We need to address the patriarchy that persists in South Africa and engage with how it also robs men of personal autonomy and agency as they engage their own politics of identity, write Aphiwe Mhlangulana and Leballo Tjemolane.
Madoda Sabelani is a common phrase used to encourage men to respond to the prevalence and growing numbers of cases of gender-based violence (GBV) in the country.
This article is an expression of frustration with the continued violation of women and children in South Africa at the hands of men and the perceived deafening silence of men to this. South Africa, a country with a prevalence of rape cases and high rates of femicide, claims to be a free and liberated country where everyone’s human right is protected. It is important not to take these stories as just numbers but to humanise the actual events and the experiences. This humanisation needs to also involve the naming and calling out of perpetrators.
On 16 May 2020, a post on Qaqambile Kolisa, a nurse at Linksfield Private Hospital who burned down his ex-girlfriend’s flat, trended on Twitter. It was alleged that Kolisa burnt his ex-girlfriend’s flat after she broke up with him. A follow-up tweet revealed how he felt justified in his actions.
Four days later, South Africans had moved on to a different case, where Major Bekezulu was suspected of killing Namhla Nozintaba, his long-term girlfriend. Images and conversations of the abuse circulated for several days with support of Namhla and her family growing. During the period of these two cases, many spoke about the constant fear and abuse that women in South Africa face.
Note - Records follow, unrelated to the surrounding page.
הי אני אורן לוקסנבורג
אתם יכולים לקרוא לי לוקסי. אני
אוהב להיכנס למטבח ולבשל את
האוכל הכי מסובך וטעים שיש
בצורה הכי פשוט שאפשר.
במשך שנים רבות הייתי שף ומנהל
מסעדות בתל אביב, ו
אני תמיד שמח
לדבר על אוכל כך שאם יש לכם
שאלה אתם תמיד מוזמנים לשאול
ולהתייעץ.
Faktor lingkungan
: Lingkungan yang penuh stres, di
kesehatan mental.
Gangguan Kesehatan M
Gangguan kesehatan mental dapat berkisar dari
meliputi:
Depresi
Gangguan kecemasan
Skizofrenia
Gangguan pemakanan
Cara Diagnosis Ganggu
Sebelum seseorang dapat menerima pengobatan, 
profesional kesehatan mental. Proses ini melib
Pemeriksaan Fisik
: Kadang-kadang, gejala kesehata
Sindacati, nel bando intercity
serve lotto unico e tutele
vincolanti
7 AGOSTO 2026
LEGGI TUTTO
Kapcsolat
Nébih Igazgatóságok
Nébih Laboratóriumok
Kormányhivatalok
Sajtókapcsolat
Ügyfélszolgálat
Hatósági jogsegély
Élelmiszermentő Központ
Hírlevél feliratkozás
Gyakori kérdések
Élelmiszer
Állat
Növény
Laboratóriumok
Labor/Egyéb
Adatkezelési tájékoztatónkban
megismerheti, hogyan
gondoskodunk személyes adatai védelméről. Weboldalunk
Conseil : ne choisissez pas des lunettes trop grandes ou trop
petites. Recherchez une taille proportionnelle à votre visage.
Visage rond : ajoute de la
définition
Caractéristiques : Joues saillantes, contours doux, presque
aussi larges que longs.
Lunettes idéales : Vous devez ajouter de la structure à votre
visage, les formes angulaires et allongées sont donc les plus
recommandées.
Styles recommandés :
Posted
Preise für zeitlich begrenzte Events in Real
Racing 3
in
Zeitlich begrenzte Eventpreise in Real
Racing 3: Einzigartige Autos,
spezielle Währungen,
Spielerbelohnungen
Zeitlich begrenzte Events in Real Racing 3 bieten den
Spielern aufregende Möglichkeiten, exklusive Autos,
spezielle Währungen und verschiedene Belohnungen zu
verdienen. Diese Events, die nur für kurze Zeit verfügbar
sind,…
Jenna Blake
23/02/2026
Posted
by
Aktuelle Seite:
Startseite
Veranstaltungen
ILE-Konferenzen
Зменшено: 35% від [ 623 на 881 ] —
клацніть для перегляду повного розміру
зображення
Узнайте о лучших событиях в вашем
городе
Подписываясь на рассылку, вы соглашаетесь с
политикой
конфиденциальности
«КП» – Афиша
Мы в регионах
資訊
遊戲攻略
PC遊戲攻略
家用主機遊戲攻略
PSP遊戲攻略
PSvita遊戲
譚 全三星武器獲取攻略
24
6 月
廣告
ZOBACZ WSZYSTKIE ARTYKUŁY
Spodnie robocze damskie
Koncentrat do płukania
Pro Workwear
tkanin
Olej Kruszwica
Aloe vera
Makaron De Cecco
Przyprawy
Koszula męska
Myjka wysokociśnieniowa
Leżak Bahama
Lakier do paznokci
In South Africa, violence is constantly directed at women and children’s bodies despite much work being done around gender and sexual justice. Gender-based violence should never be considered only a women’s problem. It is a societal problem, and me and you are what make up society. These cases are often underreported, and the statistics thus do not accurately describe the true scourge that is gender-based violence.
We are often conflicted between hope and despair. Hope when reading responses and actions where people show rage and concern about the prevalence of GBV and despair when the rage and conversations die out without any tangible actions or responses. When will it end? Why does it seem that men are entitled without contestation to women’s bodies? This is a call upon all men in the country to start calling each other out explicitly and not just talk about calling each other out.
Doing research with men on masculinity/ies within the South African context, specifically within religious and cultural discourses, has revealed a massive human and social problem we face. As society, we need better ways of addressing the hate and anger, we see embodied and articulated by men through inhuman violence on the bodies of women, children and men who are considered lesser than the ‘ideal’ articulation of masculinity. A constant theme in the data collected is the discovery that there is much work to be done by men in our country, and creating forums and campaigns just scratches the surface.
We need to address the patriarchy that persists in South Africa and engage with how it also robs men of personal autonomy and agency as they engage their own politics of identity. Patriarchy as a system is not only harmful to women, but it also does a great injustice to men.
Where social expectations are not met, resentment creeps in, evolving into anger and rage that are unreasonable and not easily accounted for. As men, we are the worst oppressors of ourselves, of those we deem weak or the ’other’, and this is because we ourselves are victims of a constructed system that perpetuates what Bell Hooks (2004) termed the Western imperialist white-supremacist capitalist patriarchy colonial project. The system that seems to privilege men has made men victim-perpetrators always ready to point responsibility to something or someone instead of owning up and taking responsibility.
Patriarchy follows the expression that all men are equal, but some men are more equal than others. Men need to be honest with themselves as men and human beings. It will only be through honesty that we can engage situations for what they are and not what we imagine them to be.
Media representations of black men have been made synonymous with toxic masculinity, as these are the cases that mainly sell the news. Through media representations, black men are highlighted and have ’shown themselves’ not worthy of trust because of the most reported cases. Toxic masculinity has no race nor class. Noting what face is given to toxic masculinity in our quest to transform South Africa’s gender landscape will make us see how the narrative that some men are better than others is sustained and protected.
When looking at reports of gender-based violence, the reality is that where gendered phenomena and experiences are concerned, toxic masculinity has a black face.
Men can learn a lot from the feminist movement in its quest to restore equality and justice for all. Men need to take time to listen to each other’s stories and call each other out where there is a need. Maybe now, it is time for us to find a way of dealing with the social systems that alienate us from our humanness to a point where the actions carried out by men are so frightening and greatly violent.
Aphiwe Mhlangulana is a master’s student at the University of Cape Town and a member of the Unsettling Knowledge Production on Gendered and Sexual Violence in South Africa Project.
Leballo Tjemolane is a PhD candidate at the University of the Western Cape’s Women and Gender Studies Department in the New Imaginaries in Gender and Sexual Justice Project.